Maxell also unveiled what it described as the first iVDR standard hard disk drive capable of recording copyright-protected HD content without taking a hit on quality. Like other iVDR-based storage, such as that of Iomega, Maxell's Removable Hard Disk Drive iV is small, fitting in the palm of your hand, and features a maximum capacity of 160GB and a speedy data transfer rate of 540Mbps.

With its line of plug-in cards, Atto Technology offers good deals on storage connectivity. At the show, the company announced that its ExpressSAS RAID adapters will be integrated into the Sonnet Fusion RAID product line. Sonnet has gained a rep for its cards and storage arrays for Macs running Final Cut Pro and (soon) Premiere Pro.

Atto's ExpressSAS RAID Adapter family provides SAS/SATA II connectivity with claimed transfer rates of up to 3Gbps. Unlike most offerings on the market, the low-profile line of adapters is customizable, offering user-selectable port configuration options.

Practicality is on tap at G-Technology. The G-RAID2 1500 features a triple interface — FireWire 400, FireWire 800, and USB 2.0 — so connecting up the array is straightforward. Sizes range up to 1.5TB using 7200rpm SATA II disk drives, each sporting 16MB caches to speed disk access. Compatible with both Mac OS X and Windows XP, the G-Tech drive supports multistream DV, HDV, DVCPRO HD, and uncompressed SD video editing workflows.

At the show, Microsoft presented two interesting products. Microsoft Interactive Media Manager looks to be useful for integrating media production and business chores. A second, Silverlight, will probably turn up on your desktop soon, delivering a new program type: RIAs (rich interactive applications).

Microsoft Interactive Media Manager offers digital content management on a larger scale, running on a network server and combining digital workflows and media application integration, all of which is accessed via a collaborative front-end web environment.

Microsoft positions this package around its new Office SharePoint Server 2007. Relying on separate, fragmented software products and systems is not ideal, so this integrated suite of server capabilities aims to provide content management and enterprise-wide searching. It could be a beginning method to improve the sharing of information throughout your company.

You're more likely to hear about Silverlight, however. Part of a new trend towards RIAs, the plug-in works with all popular browsers, whether on PC, Mac, or even Linux devices. Silverlight supports playback of Windows Media files on both platforms, with many options for interactivity during playback. There's support for fullscreen 720p video. With adequate network bandwidth, many videos can play simultaneously without stuttering or dropping frames.

This rich media software is aimed directly at Adobe's ubiquitous Flash, while its high-definition video delivery and cross-platform DRM take on Apple QuickTime. Microsoft also touted deals it has signed with Internet video broadcasters such as Netflix, Brightcove, and Major League Baseball.

Silverlight's managers include Forest Key, a director of product management at Microsoft's server and tools division. Key, who worked on Flash while at Macromedia, also gained recognition for his postproduction work on Industrial Light & Magic (ILM) projects such as Star Wars.
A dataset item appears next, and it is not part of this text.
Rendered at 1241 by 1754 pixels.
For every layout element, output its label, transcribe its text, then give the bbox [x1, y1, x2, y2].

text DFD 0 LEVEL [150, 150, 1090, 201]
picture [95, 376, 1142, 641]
He touts Microsoft's new Expression RIA content creation software as “cheaper, faster, and better” than Adobe's offerings.

Adobe, meanwhile, is taking on Microsoft directly with the announcement of Apollo, its code name for a cross-operating-system app that allows developers to leverage their existing web development skills (Flash, Adobe Flex, HTML, JavaScript, Ajax) to build and deploy rich Internet applications to the desktop.
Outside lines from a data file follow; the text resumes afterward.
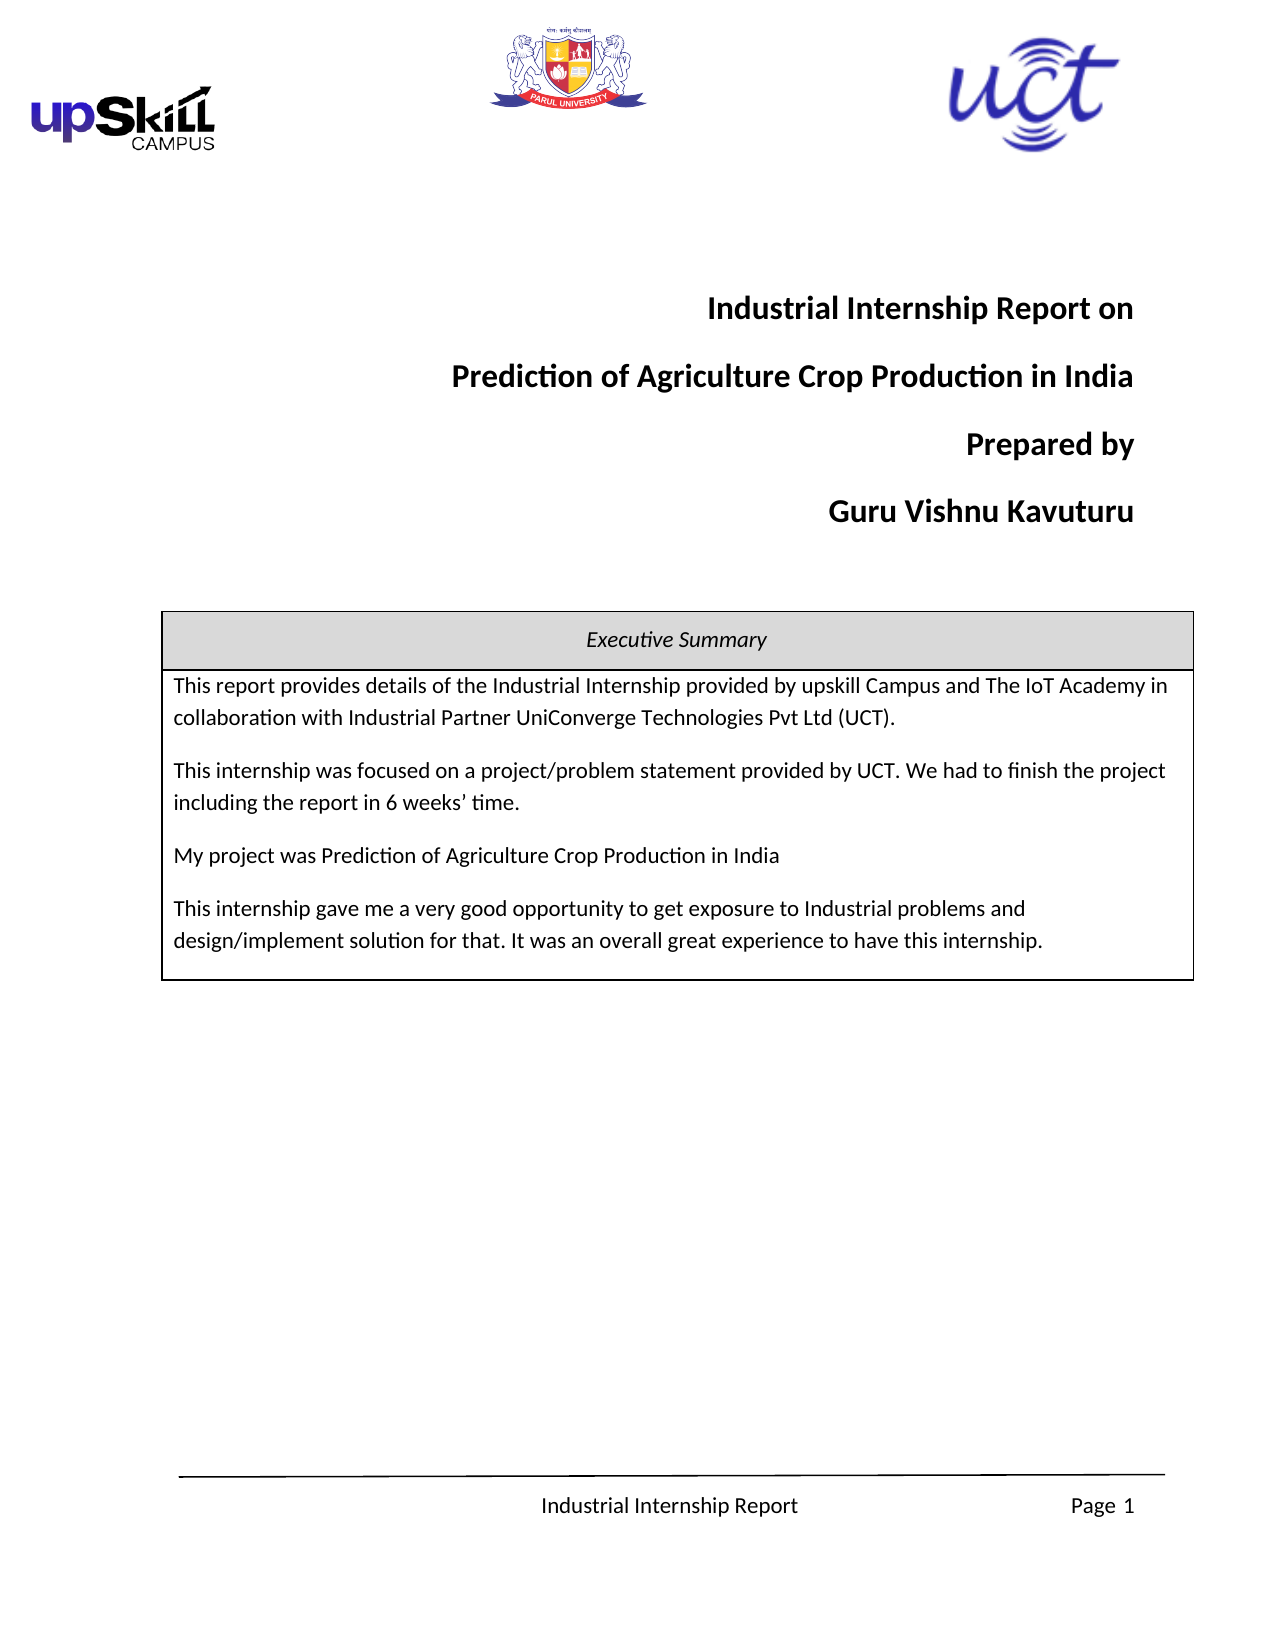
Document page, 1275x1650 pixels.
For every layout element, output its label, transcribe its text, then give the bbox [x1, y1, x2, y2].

text Industrial Internship Report on [150, 287, 1134, 328]
picture [946, 28, 1125, 154]
picture [489, 27, 648, 109]
text Guru Vishnu Kavuturu [150, 490, 1134, 531]
table_cell This report provides details of the Industrial Internship provided by upskill Campus and The IoT Academy in collaboration with Industrial Partner UniConverge Technologies Pvt Ltd (UCT). This internship was focused on a project/problem statement provided by UCT. We had to finish the project including the report in 6 weeks’ time. My project was Prediction of Agriculture Crop Production in India This internship gave me a very good opportunity to get exposure to Industrial problems and design/implement solution for that. It was an overall great experience to have this internship. [163, 671, 1193, 979]
table_header Executive Summary [163, 612, 1193, 669]
picture [0, 73, 246, 154]
text Prediction of Agriculture Crop Production in India [150, 355, 1134, 396]
text Prepared by [150, 423, 1134, 463]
With Apollo, developers can create software that combines the benefits of Web apps — network and user connectivity, rich media content, ease of development, and broad reach — with the best aspects of desktop software, such as interactions between applications, access to local resources, personal settings, wide functionality, and rich interactive experiences.

Expect to hear more about RIAs over the coming year, as rich media apps proliferate on a website near you.